I never imagined I would be importing goods across continents. Nor did I imagine I had the power to change lives.
But I do. And so do you.
When I came to Australia just over two years ago, I came with a vision to start a not-for-profit raising funds to support the projects we had started in Tanzania. I had no idea how. I didn’t know the ins and outs of how businesses work in Australia but went into it with a ‘let’s give it a go’-attitude.
I had to overcome the fear of asking for help. I have had to ask many questions and figure out things as I went.
The hardest thing about coming to Australia and wanting to start up a business, was not having a professional network. Well, in reality, I didn’t have any network. I had to make a very deliberate effort to meet people. Sometimes it has been a little awkward – ‘friend-dating’ in your 40s takes effort and courage (please be kind if you ever stumble into one) – but I am happy to say I have met some incredible people along the way.
In Tanzania, we built a hospital from scratch and now we manage the day-to-day operations. We make sure mothers can deliver their babies safely every day. This is not something taken for granted in a country where one mother dies in childbirth every hour.
We check and vaccinate children under 5 with no charges to the families. In Tanzania, 1 out of 3 children is stunted due to malnutrition and continuous and prolonged infections.
We deliver mobile medical health services to people with disabilities and give them an opportunity to be included in society. Besides causing an extra financial burden on already impoverished families, people with disabilities also face stigmatisation and exclusion from the community.
Image: Our medical outreach team on their way to home visits
We teach teenagers about HIV/AIDS and sexual health and rights through football.
With HIV and subjects like safe sex and menstruation being taboo it is important to have a safe space where such things can be discussed and talked about.
Through our gender equality project, we have seen a positive change towards violence against women in the communities we work with.
And we have more projects to come.

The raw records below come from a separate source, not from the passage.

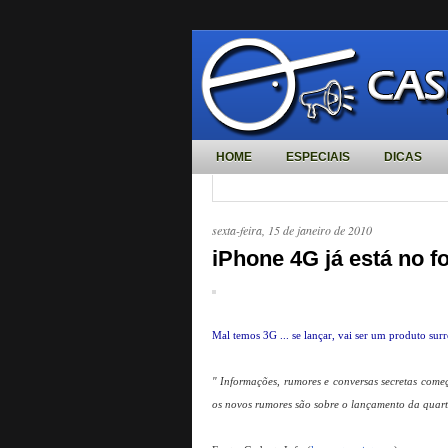
HOME
ESPECIAIS
DICAS
sexta-feira, 15 de janeiro de 2010
iPhone 4G já está no fo
Mal temos 3G ... se lançar, vai ser um produto surre
" Informações, rumores e conversas secretas começ
os novos rumores são sobre o lançamento da quart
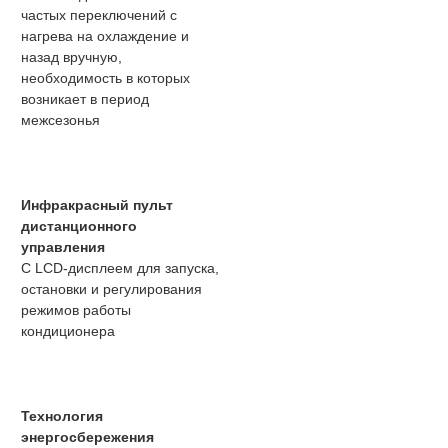
частых переключений с
нагрева на охлаждение и
назад вручную,
необходимость в которых
возникает в период
межсезонья
Инфракрасный пульт
дистанционного
управления
С LCD-дисплеем для запуска,
остановки и регулирования
режимов работы
кондиционера
Технология
энергосбережения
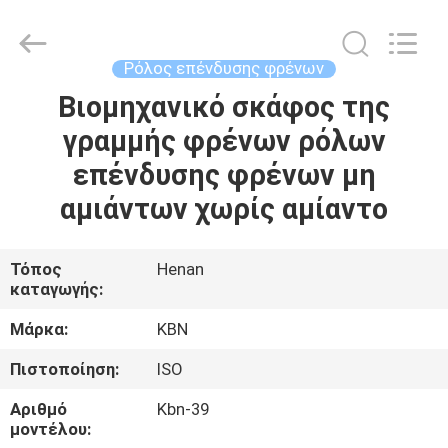
Zhengzhou
Kebona
Industry
Co.,
Ltd.
Ρόλος επένδυσης φρένων
All
Rights
Reserved.
Βιομηχανικό σκάφος της
ΣΠΊΤΙ
γραμμής φρένων ρόλων
ΠΡΟΪΌΝΤΑ
επένδυσης φρένων μη
αμιάντων χωρίς αμίαντο
ΠΕΡΊΠΟΥ
ΕΜΕΊΣ
Τόπος
Henan
καταγωγής:
ΓΎΡΟΣ
Μάρκα:
KBN
ΕΡΓΟΣΤΑΣΊΩΝ
Πιστοποίηση:
ISO
Αριθμό
Kbn-39
ΠΟΙΟΤΙΚΌΣ
μοντέλου:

Clean water and a community centre are on the cards for next year.
Like any other business, we felt the difficulties when COVID-19 hit. We had to think quick and figure out how to create an alternative income stream.

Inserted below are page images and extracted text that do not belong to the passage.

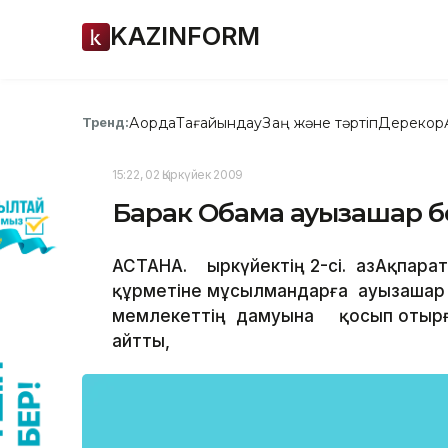
KAZINFORM
Ақорда
Тағайындау
Заң және тәртіп
Дерекқор
Тренд:
15:22, 02 Қыркүйек 2009
Барак Обама ауызашар б
АСТАНА. Қыркүйектің 2-сі. ҚазАқпар
құрметіне мұсылмандарға ауызашар
мемлекеттің дамуына қосып отырғ
айтты,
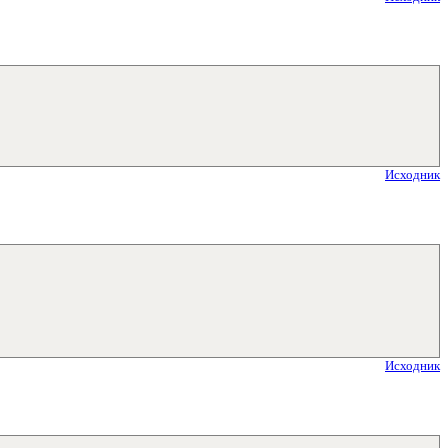
Исходник
Исходник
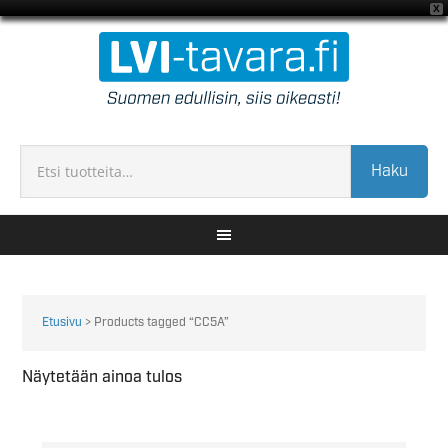
X
Haku
Etusivu
> Products tagged “CC5A”
Näytetään ainoa tulos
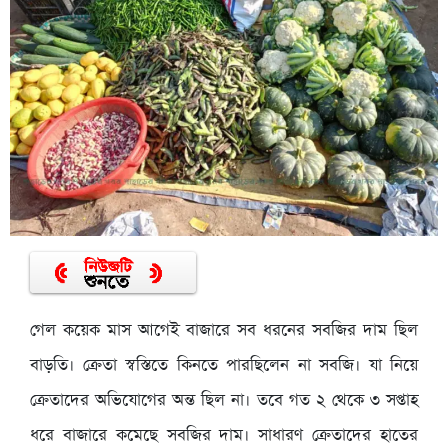
গেল কয়েক মাস আগেই বাজারে সব ধরনের সবজির দাম ছিল
বাড়তি। ক্রেতা স্বস্তিতে কিনতে পারছিলেন না সবজি। যা নিয়ে
ক্রেতাদের অভিযোগের অন্ত ছিল না। তবে গত ২ থেকে ৩ সপ্তাহ
ধরে বাজারে কমেছে সবজির দাম। সাধারণ ক্রেতাদের হাতের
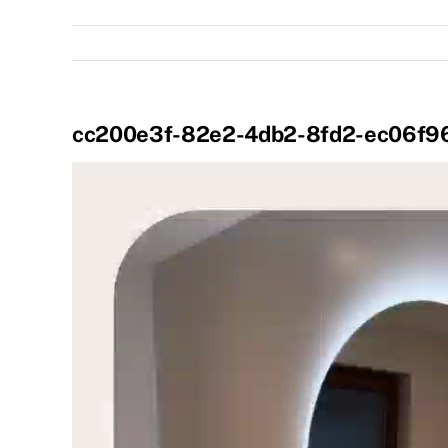
cc200e3f-82e2-4db2-8fd2-ec06f9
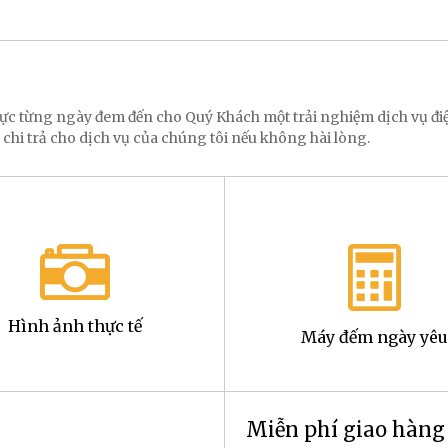
 lực từng ngày đem đến cho Quý Khách một trải nghiệm dịch vụ 
 chi trả cho dịch vụ của chúng tôi nếu không hài lòng.
Hình ảnh thực tế
Máy đếm ngày yêu
Miễn phí giao hàn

That’s how ARTEFACTZ was born. Suddenly I found myself in the business of import, logistics, supply chain and eCommerce. All areas I have never really worked in. I say ‘really’, because when working in Africa whatever your job is, you can be sure to end up dealing with about 50 other things that definitely didn’t appear on your job description.

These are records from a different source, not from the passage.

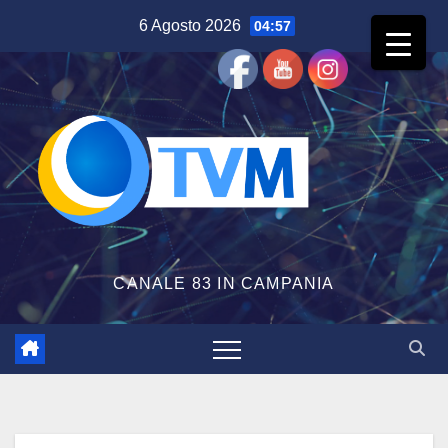
Salta
6 Agosto 2026
04:57
al
contenuto
CANALE 83 IN CAMPANIA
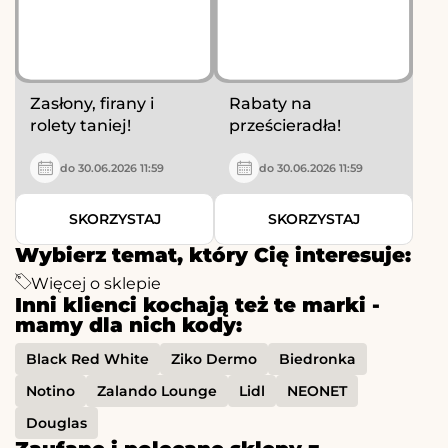
Zasłony, firany i
Rabaty na
rolety taniej!
prześcieradła!
do 30.06.2026 11:59
do 30.06.2026 11:59
SKORZYSTAJ
SKORZYSTAJ
Wybierz temat, który Cię interesuje:
Więcej o sklepie
Inni klienci kochają też te marki -
mamy dla nich kody:
Black Red White
Ziko Dermo
Biedronka
Notino
Zalando Lounge
Lidl
NEONET
Douglas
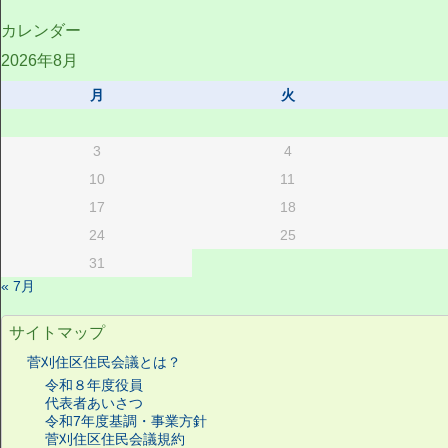
カレンダー
2026年8月
月
火
3
4
10
11
17
18
24
25
31
« 7月
サイトマップ
菅刈住区住民会議とは？
令和８年度役員
代表者あいさつ
令和7年度基調・事業方針
菅刈住区住民会議規約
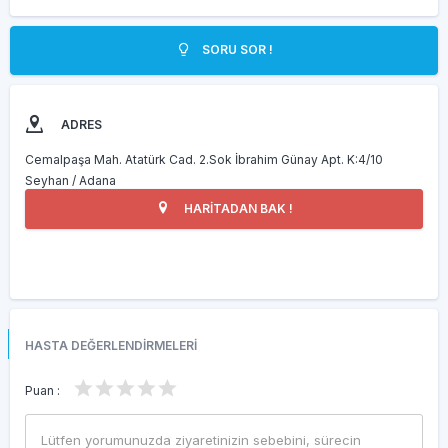
SORU SOR !
ADRES
Cemalpaşa Mah. Atatürk Cad. 2.Sok İbrahim Günay Apt. K:4/10
Seyhan / Adana
HARİTADAN BAK !
HASTA DEĞERLENDİRMELERİ
Puan :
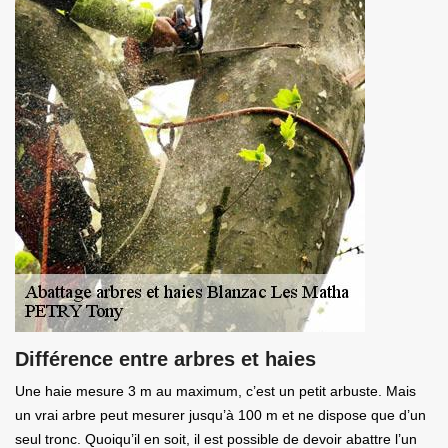
Différence entre arbres et haies
Une haie mesure 3 m au maximum, c’est un petit arbuste. Mais
un vrai arbre peut mesurer jusqu’à 100 m et ne dispose que d’un
seul tronc. Quoiqu’il en soit, il est possible de devoir abattre l’un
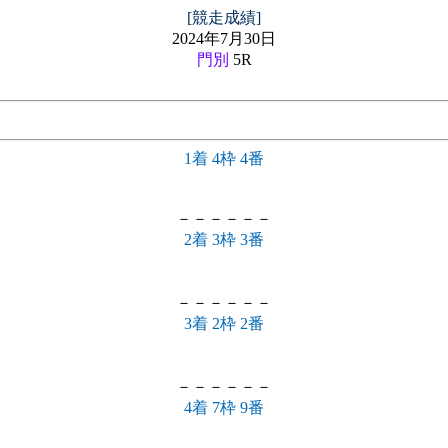
[競走成績]
2024年7月30日
門別
5R
1着 4枠 4番
－－－－－－
2着 3枠 3番
－－－－－－
3着 2枠 2番
－－－－－－
4着 7枠 9番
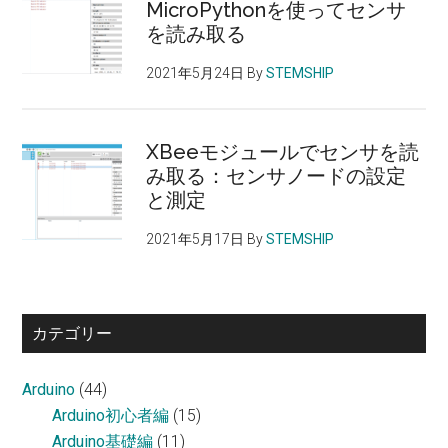
MicroPythonを使ってセンサ
を読み取る
2021年5月24日
By
STEMSHIP
XBeeモジュールでセンサを読
み取る：センサノードの設定
と測定
2021年5月17日
By
STEMSHIP
カテゴリー
Arduino
(44)
Arduino初心者編
(15)
Arduino基礎編
(11)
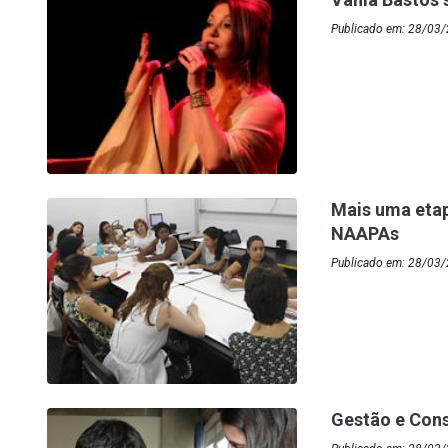
Publicado em: 28/03
Mais uma eta
NAAPAs
Publicado em: 28/03/
Gestão e Cons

Working in the not-for-profit space also fosters Jack-of-all-trades. As we always strive to keep overheads as low as possible outsourcing is a last option. Learning everything from web-design to how to submit BAS statements was part of a steep learning curve through the first year.
We have used this extra time to source even more quality handcrafts and now have a much larger shipment on the way than first planned. I always try to look for the silver lining.
ARTEFACTZ has given us another way to support and sustain our projects in Tanzania. Plus the added benefit of supporting talented artisans across East Africa. It’s a win-win.
Through every handcrafted item purchased we change lives.